Return the entries below word for word; no images should appear in the copy.

*** Opening of SOURCE INFORMATION ***

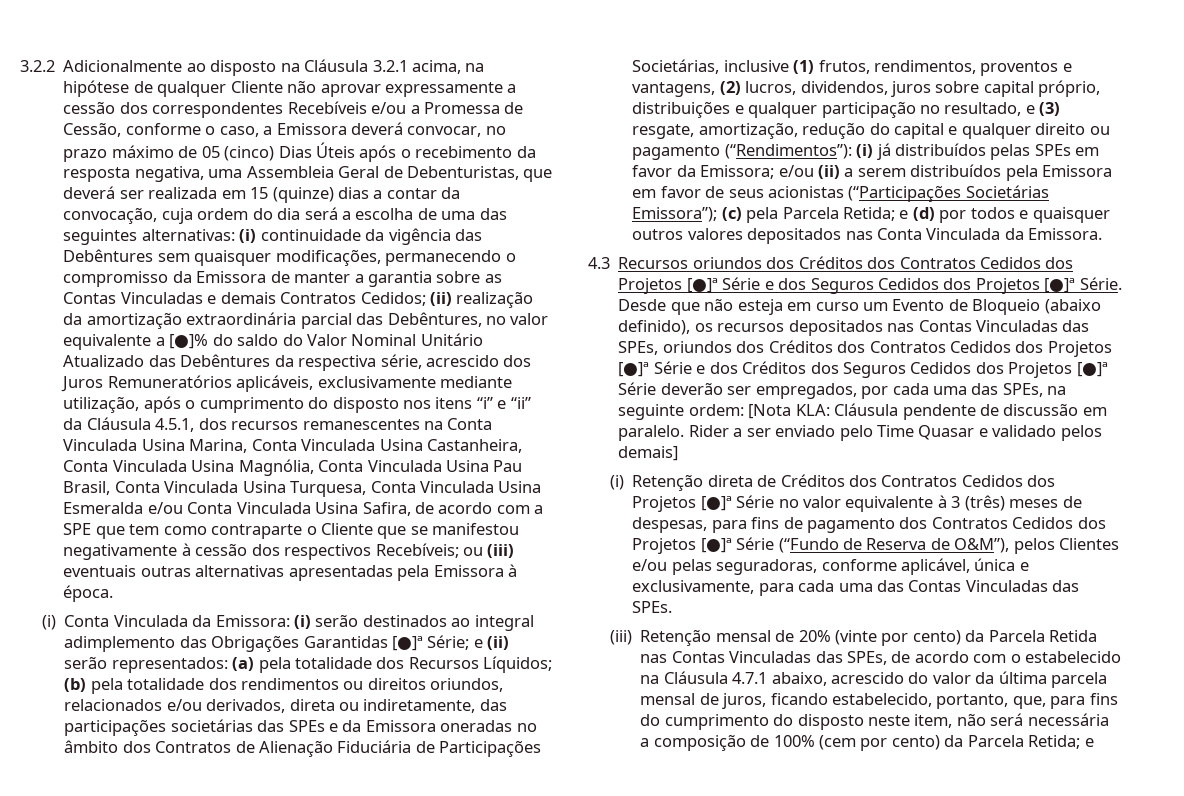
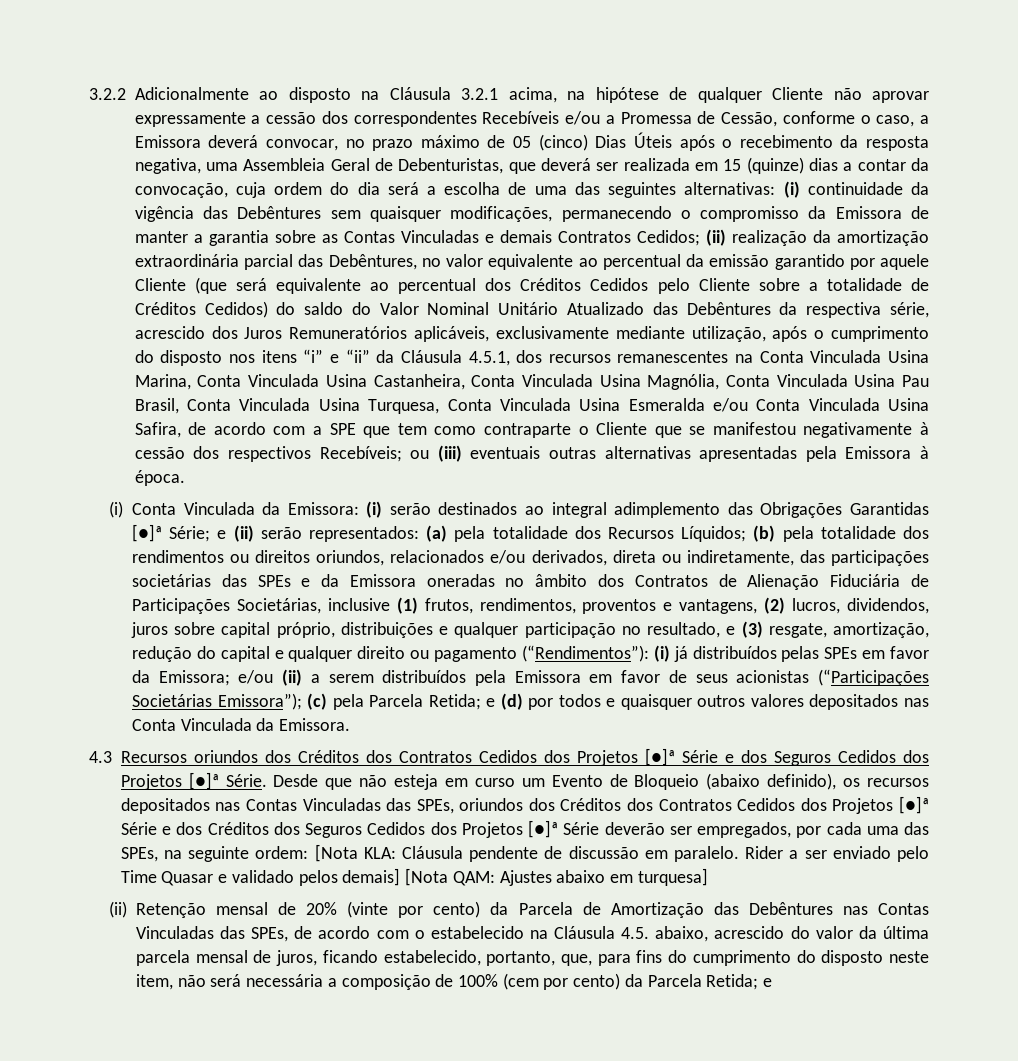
[155,334,209,349] a [●]% -> [578,254,929,270] [134,277,929,294] [134,301,268,318] ao percentual da emissão garantido por aquele Cliente (que será equivalente ao percentual dos Créditos Cedidos pelo Cliente sobre a totalidade de Créditos Cedidos)
[609,474,1056,491] [632,495,1082,512] [632,517,1106,533] [632,537,1120,554] [632,558,1029,575] [632,580,1080,596] [632,601,673,613] [609,630,632,645] // (i) Retenção direta de Créditos dos Contratos Cedidos dos Projetos [●]ª Série no valor equivalente à 3 (três) meses de despesas, para fins de pagamento dos Contratos Cedidos dos Projetos [●]ª Série (“Fundo de Reserva de O&M”), pelos Clientes e/ou pelas seguradoras, conforme aplicável, única e exclusivamente, para cada uma das Contas Vinculadas das SPEs. // (iii) -> [405,868,708,886] [109,901,128,918] [Nota QAM: Ajustes abaixo em turquesa] // (ii)
[1049,630,1098,642] Retida -> [582,902,833,918] de Amortização das Debêntures
[732,672,768,684] 4.7.1 -> [621,927,650,939] 4.5.

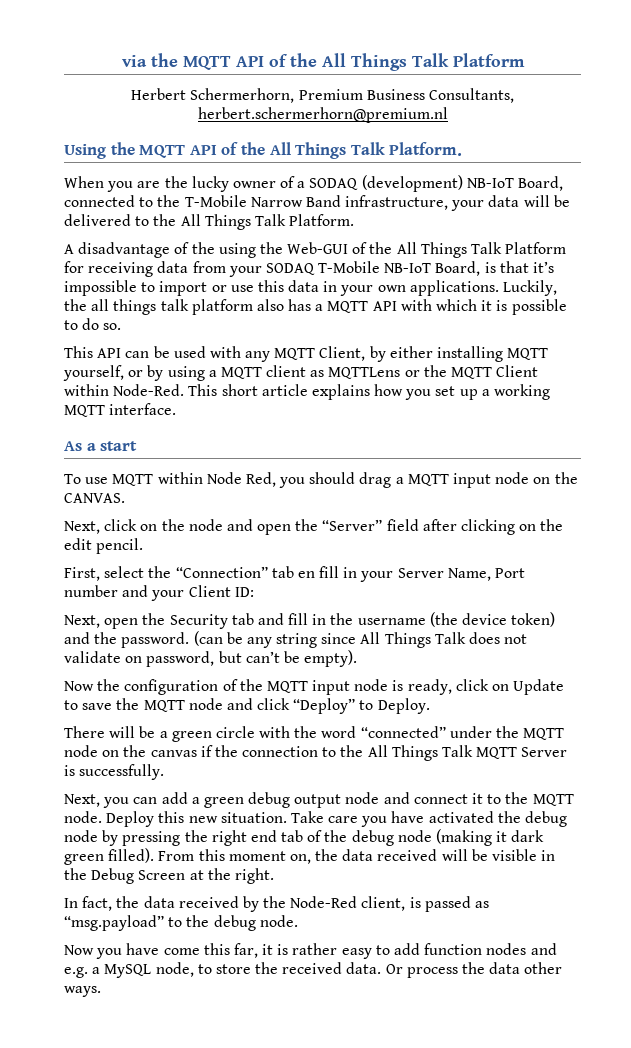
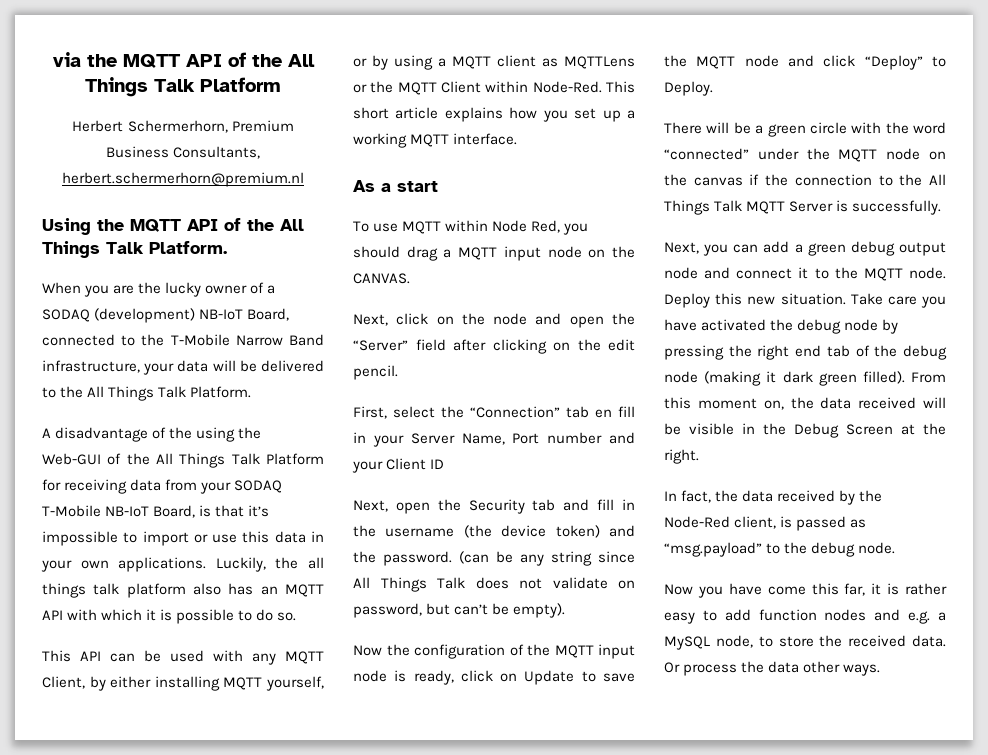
[315,304,324,311] a -> [260,586,278,595] an
[234,587,254,597] ID: -> [430,459,445,469] ID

*** Close of SOURCE INFORMATION ***

**EXERCISE SOLUTION**:
[155,334,209,349] a [●]% -> [578,254,929,270] [134,277,929,294] [134,301,268,318] ao percentual da emissão garantido por aquele Cliente (que será equivalente ao percentual dos Créditos Cedidos pelo Cliente sobre a totalidade de Créditos Cedidos)
[609,474,1056,491] [632,495,1082,512] [632,517,1106,533] [632,537,1120,554] [632,558,1029,575] [632,580,1080,596] [632,601,673,613] [609,630,632,645] // (i) Retenção direta de Créditos dos Contratos Cedidos dos Projetos [●]ª Série no valor equivalente à 3 (três) meses de despesas, para fins de pagamento dos Contratos Cedidos dos Projetos [●]ª Série (“Fundo de Reserva de O&M”), pelos Clientes e/ou pelas seguradoras, conforme aplicável, única e exclusivamente, para cada uma das Contas Vinculadas das SPEs. // (iii) -> [405,868,708,886] [109,901,128,918] [Nota QAM: Ajustes abaixo em turquesa] // (ii)
[1049,630,1098,642] Retida -> [582,902,833,918] de Amortização das Debêntures
[732,672,768,684] 4.7.1 -> [621,927,650,939] 4.5.

[315,304,324,311] a -> [260,586,278,595] an
[234,587,254,597] ID: -> [430,459,445,469] ID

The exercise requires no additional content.